Having received a kidney transplant over 15 years ago, I’m fortunate to be headed into receiving a liver transplant with a wealth of post-transplant life knowledge. I’m also blessed to have an incredible circle of support. With all of this said, I didn’t know what to expect by attending a liver transplant support group. Would I just sit and listen or wind up sharing anything? Would it be a lot of people talking about all of the challenges they’ve endured? Would it be inspirational or scary? We all handle hardships differently and I had no idea what this support group would be like. Noah and I walked into the meeting room and there were only three people there. A social worker and two older women. We sat down and all had a very nice and casual hour-long conversation. One woman was 72 and received her liver 10 years ago. She had been very sick and on the waitlist for over three years. Hearing about her struggles as her liver function continued to decline made me want to get a new, healthy liver asap. The other woman was 75 and received her liver 26 years ago. We wound up really enjoying attending the support group and it was better than I thought it would be and I’m happy to share that I left with some hope.
After this, I got a cardiac loop recorder implanted in my chest. This is a heart recording device that is implanted in the body underneath the chest skin. This device looks for causes of fainting, palpitations, very fast or slow heartbeats and hidden rhythms that can cause strokes. The cardiologist wanted this done to make sure the dizzy spells that I have aren’t connected to arrhythmias and to make sure my heart is strong enough for major surgery. I’ve had dizzy episodes since my kidneys were removed over 15 years ago. My nephrologist believes it is connected to the bilateral nephrectomy because when this surgery is done, what helps to regulate our blood pressure is cut. So, they believe my dizzy spells are connected to blood pressure regulation versus a heart issue, but it’s important to make sure before I have surgery.

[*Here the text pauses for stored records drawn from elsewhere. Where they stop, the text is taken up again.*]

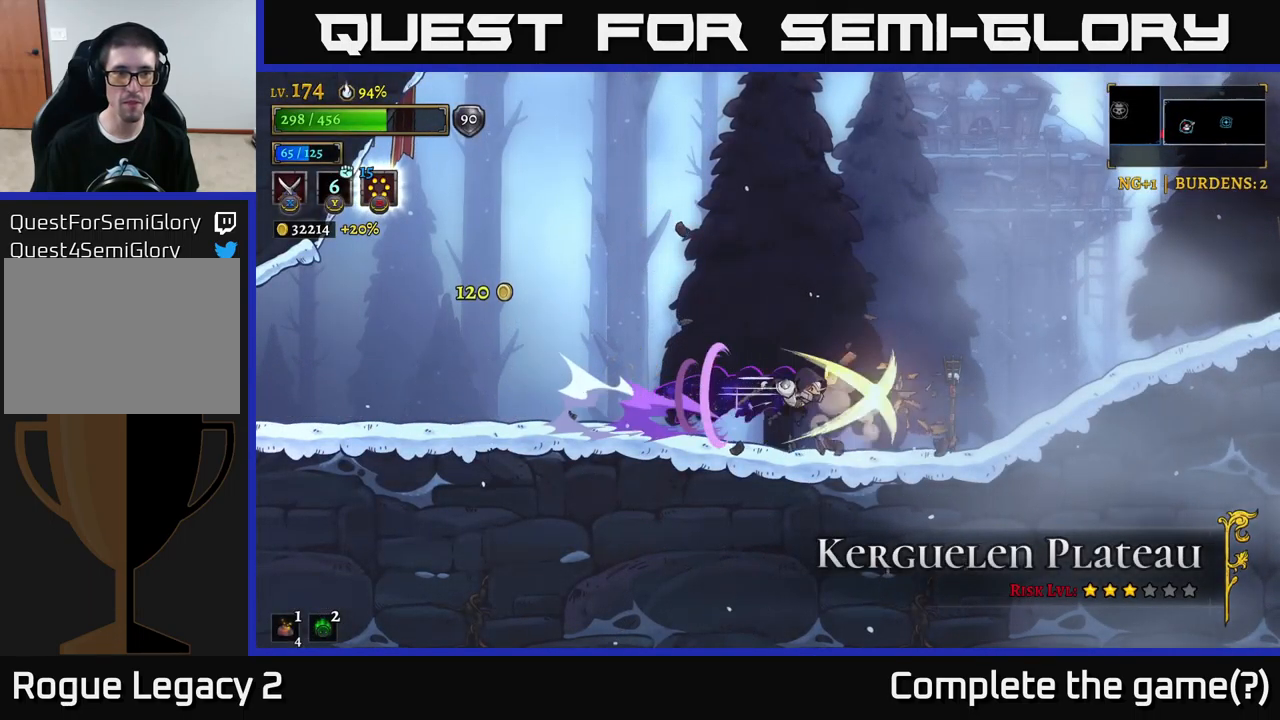
{"buttons": [], "left_stick": "center", "right_stick": "center", "events": [[117, "X", "up"], [167, "left_stick", "center"], [284, "left_stick", "right"], [450, "left_stick", "center"]]}
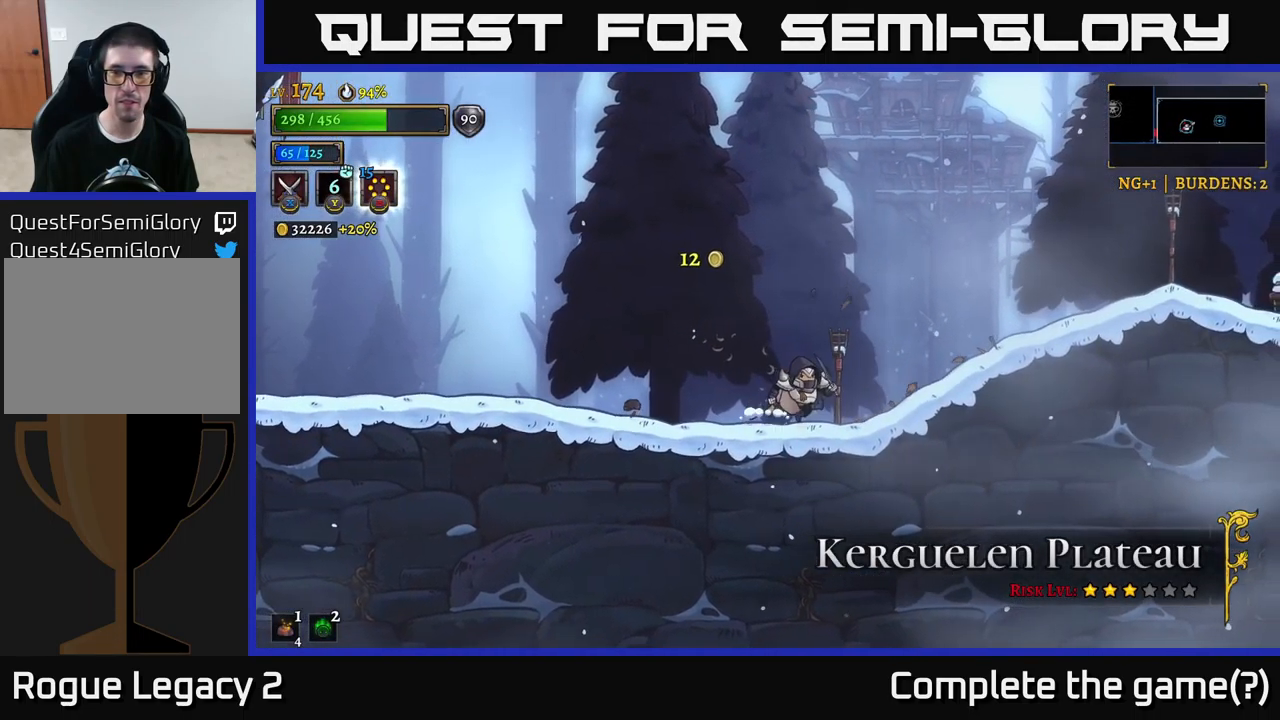
{"buttons": ["A"], "left_stick": "right", "right_stick": "center", "events": [[34, "left_stick", "right"], [84, "X", "down"], [134, "left_stick", "center"], [284, "X", "up"], [284, "left_stick", "right"], [367, "A", "down"]]}
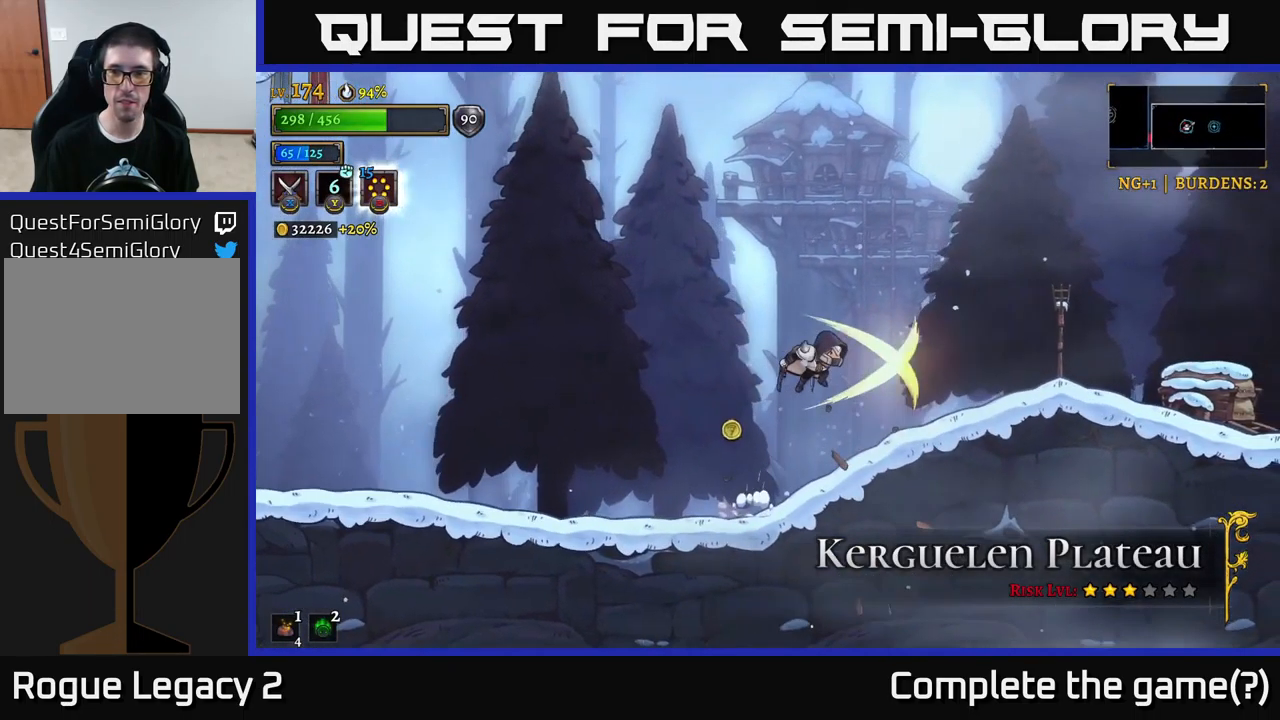
{"buttons": ["X"], "left_stick": "right", "right_stick": "center", "events": [[34, "A", "up"], [300, "X", "down"]]}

Receiving the gift of life doesn’t just happen, it is a process and a joint effort. It takes a selfless human being to say yes to organ donation and it takes a lot of work, coordination and effort from the patient and their support system and healthcare team. At the end of the day, it is worth it. Life is worth fighting for and a second chance is worth fighting for. Throughout this transplant journey and limbo phase in our lives, it is important for us to find the positive, search for the glimmer of hope, see the light at the end of the tunnel, and make sure we are still enjoying every day as much as we can. Waiting for a liver transplant is a unique space to be in. With working on being listed at two different transplant centers, Noah and I often say that we are preparing and planning for a huge life event to come, in which we don’t know when or where it will happen. Another positive takeaway from last week’s trip to CPMC was sitting across the table from two liver transplant recipients in their 70’s. It gave me hope that I, too, have a chance of living a long life and growing old with Noah. So, I’ll continue to fight and hope that someday I’ll be sitting in that very same support group, in my 70’s, with Noah, encouraging a young woman like myself that she will be ok.
What lessons did you learn while enduring the process of getting listed and waiting for a transplant?